• PROVIDED TEXT:
* * *
Sticking to a healthy diet isn’t easy. The gnawing food cravings (for sugar, for salt, for fat, for all three gloriously paired together) don’t help, nor do the mixed messages. As consumers, we’re inundated with labels, headlines, studies, and taglines that work to liberally redraw the line around what constitutes “healthy.”
As the FDA ploddingly works to determine an official set of criteria for the term, food and beverage brands are using a variety of marketing techniques to opportunistically position their products not just as “healthy” but, in some cases, the key to our national nutritional woes. Tactics range from emphasizing bogus details, such as candy packaging that proudly declare its contents are “fat free” (which, yes…because it’s all sugar), to more insidious media campaigns that position new food fads as a miracle cures.
There’s a solid financial reason for this of course. For the food and beverage industry, “very few things move the needle,” says Christopher Gardner, a nutrition professor at Stanford University. “People generally buy the same amount of milk, the same amount of bacon.” These companies are on constantly on the hunt for a product that can “triple in revenue,” hence the rotating door of new categories like coconut water, which has been marketed as a health drink that contains “as much potassium as a banana,” “naturally rich in minerals, vitamins and electrolytes,” and “low in calories.”
Peddling these claims works: Vita Coco, one of the industry’s biggest players, is reportedly on pace to generate $1 billion in sales this year alone.
* * *
• SUPPLIED DATA:

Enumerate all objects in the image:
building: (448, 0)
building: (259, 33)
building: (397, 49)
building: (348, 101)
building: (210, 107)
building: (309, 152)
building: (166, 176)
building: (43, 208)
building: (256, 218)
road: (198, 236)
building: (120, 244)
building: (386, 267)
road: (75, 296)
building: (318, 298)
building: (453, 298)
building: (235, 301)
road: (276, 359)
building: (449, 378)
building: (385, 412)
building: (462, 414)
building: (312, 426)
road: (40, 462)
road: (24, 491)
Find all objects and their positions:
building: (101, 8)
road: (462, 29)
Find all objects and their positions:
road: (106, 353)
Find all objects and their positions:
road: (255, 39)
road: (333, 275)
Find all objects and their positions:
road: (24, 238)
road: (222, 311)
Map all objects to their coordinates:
* * *
• WHAT IS EXPECTED: Reproduce the passage on food marketing and "healthy" claims word for word, between "As the FDA ploddingly" and "a miracle cures.", inclusive.

• RESULT FOR THIS TASK:
As the FDA ploddingly works to determine an official set of criteria for the term, food and beverage brands are using a variety of marketing techniques to opportunistically position their products not just as “healthy” but, in some cases, the key to our national nutritional woes. Tactics range from emphasizing bogus details, such as candy packaging that proudly declare its contents are “fat free” (which, yes…because it’s all sugar), to more insidious media campaigns that position new food fads as a miracle cures.